# Hello From Worcester County!



## stevewatr (Dec 5, 2015)

Been a member of the website for a while, but just stumbled upon this thread for the first time. Judging from the lack of posts, I'm guessing I'm not the only one who did not know it existed. So I figure I'd post a quick note in case anyone in my neck of the woods comes along.

I have been acquiring machinery, tooling, and tools for a couple years now for my basement workshop. My intent was not to be a tool dealer, but as many tool hoarders know, at some point you sort of either become a part time tool dealer/trader, or you become bogged down with lots of multiple items you'll never use.

I'm also a part time "Youtuber" (stevewatr), inspired by the much better offerings by experienced guys like Keith Fenner, Tom Lipton, Keith Rucker, and others, I have a channel that features videos of several ongoing projects, occasional repairs, and videos of items I've bought here and there. 

Oh, so getting back to the point I started to make about having extra tools.

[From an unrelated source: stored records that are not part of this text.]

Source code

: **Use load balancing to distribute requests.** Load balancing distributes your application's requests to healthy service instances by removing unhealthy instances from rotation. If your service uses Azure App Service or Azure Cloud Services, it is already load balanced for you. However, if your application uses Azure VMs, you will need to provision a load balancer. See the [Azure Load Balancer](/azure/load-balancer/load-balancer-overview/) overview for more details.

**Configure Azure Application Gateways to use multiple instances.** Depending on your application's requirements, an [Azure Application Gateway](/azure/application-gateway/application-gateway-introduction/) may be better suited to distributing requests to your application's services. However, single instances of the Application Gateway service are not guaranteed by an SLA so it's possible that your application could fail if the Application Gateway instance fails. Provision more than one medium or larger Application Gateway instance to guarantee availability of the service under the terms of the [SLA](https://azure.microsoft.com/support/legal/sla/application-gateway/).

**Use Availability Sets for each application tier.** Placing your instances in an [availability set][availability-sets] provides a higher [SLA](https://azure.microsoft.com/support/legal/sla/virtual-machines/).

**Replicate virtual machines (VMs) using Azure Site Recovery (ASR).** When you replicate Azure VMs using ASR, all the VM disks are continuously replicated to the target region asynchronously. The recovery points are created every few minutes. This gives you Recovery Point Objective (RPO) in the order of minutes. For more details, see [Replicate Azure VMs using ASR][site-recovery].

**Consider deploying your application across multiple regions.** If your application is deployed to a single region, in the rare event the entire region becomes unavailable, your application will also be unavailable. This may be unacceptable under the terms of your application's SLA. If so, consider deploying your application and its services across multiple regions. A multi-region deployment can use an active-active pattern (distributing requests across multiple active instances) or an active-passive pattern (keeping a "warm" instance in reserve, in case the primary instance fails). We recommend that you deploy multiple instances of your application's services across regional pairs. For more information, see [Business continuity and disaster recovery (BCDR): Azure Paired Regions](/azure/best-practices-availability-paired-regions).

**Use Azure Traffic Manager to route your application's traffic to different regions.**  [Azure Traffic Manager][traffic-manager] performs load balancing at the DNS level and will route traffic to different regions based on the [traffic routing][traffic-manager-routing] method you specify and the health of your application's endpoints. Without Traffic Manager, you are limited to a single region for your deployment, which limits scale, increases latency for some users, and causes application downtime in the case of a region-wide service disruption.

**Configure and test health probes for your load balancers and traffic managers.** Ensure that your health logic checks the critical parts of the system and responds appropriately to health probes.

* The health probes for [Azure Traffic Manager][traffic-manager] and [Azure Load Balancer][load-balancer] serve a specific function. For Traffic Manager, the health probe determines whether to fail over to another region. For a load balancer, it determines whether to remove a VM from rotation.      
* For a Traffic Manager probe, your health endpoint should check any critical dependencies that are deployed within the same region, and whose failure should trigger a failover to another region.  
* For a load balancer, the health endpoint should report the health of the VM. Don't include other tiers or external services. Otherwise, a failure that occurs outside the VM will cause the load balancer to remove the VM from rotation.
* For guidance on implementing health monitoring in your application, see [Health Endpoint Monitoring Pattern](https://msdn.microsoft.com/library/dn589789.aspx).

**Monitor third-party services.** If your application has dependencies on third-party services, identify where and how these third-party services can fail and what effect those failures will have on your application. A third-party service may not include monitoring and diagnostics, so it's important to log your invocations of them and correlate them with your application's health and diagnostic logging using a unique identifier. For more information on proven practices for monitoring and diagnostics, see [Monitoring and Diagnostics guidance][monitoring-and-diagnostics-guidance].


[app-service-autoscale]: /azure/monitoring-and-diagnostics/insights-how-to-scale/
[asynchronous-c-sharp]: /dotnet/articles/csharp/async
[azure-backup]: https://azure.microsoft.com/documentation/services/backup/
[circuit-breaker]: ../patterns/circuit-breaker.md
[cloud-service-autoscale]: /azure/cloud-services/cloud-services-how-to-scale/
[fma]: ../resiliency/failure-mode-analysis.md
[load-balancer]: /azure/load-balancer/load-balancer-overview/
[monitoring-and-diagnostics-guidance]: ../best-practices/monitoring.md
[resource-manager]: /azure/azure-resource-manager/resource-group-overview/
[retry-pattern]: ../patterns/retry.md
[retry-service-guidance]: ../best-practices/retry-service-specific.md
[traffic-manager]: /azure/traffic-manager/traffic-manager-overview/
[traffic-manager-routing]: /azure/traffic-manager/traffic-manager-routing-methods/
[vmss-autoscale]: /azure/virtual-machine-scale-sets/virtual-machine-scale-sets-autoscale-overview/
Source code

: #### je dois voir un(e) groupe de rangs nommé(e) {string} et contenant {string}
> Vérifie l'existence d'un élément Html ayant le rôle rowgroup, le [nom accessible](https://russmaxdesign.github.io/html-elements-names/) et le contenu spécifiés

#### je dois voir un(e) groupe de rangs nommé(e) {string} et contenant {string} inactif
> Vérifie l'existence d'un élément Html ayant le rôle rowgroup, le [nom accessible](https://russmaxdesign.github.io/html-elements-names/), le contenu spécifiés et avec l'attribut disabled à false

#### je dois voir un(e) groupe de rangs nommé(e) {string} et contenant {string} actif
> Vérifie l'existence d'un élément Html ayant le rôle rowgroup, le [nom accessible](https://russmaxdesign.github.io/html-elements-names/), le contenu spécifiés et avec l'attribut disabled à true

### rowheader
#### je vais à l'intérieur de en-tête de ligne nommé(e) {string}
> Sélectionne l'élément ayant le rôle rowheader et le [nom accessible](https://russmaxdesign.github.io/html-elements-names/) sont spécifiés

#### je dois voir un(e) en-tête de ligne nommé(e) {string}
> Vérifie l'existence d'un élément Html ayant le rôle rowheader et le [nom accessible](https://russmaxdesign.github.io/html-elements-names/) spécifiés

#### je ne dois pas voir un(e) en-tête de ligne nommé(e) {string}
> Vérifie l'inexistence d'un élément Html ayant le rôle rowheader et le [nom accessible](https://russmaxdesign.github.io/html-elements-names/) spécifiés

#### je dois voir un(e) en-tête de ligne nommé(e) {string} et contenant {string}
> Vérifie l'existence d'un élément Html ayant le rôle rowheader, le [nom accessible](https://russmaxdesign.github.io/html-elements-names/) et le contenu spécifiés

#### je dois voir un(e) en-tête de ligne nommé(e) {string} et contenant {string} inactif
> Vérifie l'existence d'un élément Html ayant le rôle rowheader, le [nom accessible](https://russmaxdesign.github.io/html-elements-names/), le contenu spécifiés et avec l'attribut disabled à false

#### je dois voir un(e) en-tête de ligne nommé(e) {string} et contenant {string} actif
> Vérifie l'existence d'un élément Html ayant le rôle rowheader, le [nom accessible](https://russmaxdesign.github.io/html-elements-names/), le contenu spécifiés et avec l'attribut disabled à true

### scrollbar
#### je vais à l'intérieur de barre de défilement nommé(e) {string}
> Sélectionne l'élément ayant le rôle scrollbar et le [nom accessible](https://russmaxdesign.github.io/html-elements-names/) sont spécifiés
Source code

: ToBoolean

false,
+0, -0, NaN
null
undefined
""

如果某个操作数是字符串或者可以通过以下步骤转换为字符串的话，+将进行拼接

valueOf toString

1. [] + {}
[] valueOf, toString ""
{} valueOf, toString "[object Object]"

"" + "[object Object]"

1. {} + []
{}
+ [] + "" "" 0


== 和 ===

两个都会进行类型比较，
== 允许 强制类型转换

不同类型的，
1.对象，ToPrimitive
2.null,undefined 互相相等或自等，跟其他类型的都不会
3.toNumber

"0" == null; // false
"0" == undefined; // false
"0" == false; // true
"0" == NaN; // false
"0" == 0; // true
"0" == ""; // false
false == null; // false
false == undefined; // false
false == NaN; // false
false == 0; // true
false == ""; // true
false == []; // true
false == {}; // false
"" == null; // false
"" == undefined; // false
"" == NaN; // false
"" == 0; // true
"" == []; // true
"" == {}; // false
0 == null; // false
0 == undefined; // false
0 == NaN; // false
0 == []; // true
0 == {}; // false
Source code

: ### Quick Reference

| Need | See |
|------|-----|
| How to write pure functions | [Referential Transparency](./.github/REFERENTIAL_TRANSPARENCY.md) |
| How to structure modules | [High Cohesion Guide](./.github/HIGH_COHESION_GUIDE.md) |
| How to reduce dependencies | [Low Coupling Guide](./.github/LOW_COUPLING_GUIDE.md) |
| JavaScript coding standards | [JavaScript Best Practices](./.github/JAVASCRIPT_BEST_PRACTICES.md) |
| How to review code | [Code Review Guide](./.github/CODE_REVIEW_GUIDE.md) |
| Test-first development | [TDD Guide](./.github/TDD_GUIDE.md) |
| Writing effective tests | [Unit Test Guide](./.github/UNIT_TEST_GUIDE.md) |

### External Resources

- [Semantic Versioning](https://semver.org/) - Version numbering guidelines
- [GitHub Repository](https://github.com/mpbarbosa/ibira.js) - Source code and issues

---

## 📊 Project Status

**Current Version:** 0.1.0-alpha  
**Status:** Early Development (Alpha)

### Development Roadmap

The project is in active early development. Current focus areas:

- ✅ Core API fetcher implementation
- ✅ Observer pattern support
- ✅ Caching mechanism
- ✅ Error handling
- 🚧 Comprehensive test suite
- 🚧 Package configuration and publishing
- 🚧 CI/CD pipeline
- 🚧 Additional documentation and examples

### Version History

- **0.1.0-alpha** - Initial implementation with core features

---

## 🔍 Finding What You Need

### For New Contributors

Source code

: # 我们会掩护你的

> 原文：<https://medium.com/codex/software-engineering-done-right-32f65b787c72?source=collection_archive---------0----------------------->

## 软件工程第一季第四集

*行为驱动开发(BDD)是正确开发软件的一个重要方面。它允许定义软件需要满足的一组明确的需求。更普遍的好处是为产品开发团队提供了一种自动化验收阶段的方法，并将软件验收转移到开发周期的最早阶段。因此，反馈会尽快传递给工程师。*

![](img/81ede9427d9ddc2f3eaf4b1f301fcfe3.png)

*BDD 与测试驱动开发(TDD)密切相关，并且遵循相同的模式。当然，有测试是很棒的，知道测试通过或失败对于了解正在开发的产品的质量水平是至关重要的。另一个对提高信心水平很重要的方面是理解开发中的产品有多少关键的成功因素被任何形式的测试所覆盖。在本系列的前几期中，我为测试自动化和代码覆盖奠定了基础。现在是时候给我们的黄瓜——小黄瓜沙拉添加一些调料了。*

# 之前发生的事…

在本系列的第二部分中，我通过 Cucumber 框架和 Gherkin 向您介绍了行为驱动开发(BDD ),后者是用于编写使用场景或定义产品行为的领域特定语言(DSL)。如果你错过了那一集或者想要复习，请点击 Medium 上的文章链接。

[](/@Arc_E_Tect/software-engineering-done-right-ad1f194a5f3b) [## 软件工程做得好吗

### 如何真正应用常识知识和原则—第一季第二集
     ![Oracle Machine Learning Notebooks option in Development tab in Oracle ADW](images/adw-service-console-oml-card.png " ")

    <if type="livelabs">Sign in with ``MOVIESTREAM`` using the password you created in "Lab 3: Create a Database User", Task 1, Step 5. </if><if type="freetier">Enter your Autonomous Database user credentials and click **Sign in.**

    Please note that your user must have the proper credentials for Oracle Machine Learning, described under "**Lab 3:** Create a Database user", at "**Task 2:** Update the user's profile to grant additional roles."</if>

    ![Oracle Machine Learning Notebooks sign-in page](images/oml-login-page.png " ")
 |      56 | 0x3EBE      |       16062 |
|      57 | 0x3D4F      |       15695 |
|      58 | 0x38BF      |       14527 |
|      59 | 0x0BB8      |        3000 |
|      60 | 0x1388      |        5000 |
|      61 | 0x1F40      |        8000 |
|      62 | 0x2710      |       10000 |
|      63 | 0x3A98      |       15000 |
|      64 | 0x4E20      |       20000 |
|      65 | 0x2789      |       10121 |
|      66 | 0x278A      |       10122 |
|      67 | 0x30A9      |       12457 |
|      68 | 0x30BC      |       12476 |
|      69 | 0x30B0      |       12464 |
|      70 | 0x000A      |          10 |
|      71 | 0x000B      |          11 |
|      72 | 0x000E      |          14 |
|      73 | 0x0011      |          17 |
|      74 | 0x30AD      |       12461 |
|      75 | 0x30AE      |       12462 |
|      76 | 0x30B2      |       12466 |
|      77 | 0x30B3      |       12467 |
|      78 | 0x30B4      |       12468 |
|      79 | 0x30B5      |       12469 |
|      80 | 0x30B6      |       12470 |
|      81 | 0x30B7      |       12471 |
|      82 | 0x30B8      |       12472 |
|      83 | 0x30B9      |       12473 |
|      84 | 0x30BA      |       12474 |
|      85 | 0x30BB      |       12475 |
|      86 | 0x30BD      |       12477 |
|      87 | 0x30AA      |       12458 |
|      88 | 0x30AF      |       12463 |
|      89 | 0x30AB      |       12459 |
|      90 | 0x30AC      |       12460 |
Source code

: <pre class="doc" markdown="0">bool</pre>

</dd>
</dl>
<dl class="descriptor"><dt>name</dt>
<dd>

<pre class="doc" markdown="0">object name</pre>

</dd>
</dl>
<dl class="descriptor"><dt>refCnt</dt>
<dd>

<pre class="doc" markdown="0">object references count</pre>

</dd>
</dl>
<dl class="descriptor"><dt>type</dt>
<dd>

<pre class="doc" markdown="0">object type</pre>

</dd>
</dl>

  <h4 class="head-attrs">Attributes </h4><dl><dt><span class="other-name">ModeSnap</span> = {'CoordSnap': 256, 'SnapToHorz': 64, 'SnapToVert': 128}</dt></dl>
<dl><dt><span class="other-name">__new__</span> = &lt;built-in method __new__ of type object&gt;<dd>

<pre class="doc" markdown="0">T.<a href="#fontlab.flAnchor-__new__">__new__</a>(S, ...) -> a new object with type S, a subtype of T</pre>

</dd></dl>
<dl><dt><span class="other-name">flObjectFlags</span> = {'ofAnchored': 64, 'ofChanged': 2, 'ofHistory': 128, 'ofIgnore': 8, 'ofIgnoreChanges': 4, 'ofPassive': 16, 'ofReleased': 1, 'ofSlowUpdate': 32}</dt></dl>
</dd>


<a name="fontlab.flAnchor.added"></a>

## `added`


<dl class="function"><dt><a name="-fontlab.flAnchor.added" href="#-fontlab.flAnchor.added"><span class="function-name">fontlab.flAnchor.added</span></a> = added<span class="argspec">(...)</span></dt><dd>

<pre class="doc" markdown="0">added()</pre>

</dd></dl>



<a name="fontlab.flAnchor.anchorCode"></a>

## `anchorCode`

I live in southern Worcester county near the Connecticut state line, so if you have items you're looking for, and have extras to trade, drop me a note. Can't think of what I'm on the hunt for at the moment, but that doesn't mean I'm not looking.

Of course, there are always those items we don't really need, but still pine for, like the precision levels that we may use once (or never), and then it'll sit in a drawer for years. I have a few, and yet still wouldn't mind scoring a Starrett 199! I also have too many Kennedy top boxes, but would still like one more 11 drawer..........it's a sickness, I know. 

Well, that's enough rambling on for now.

Steve W.


----------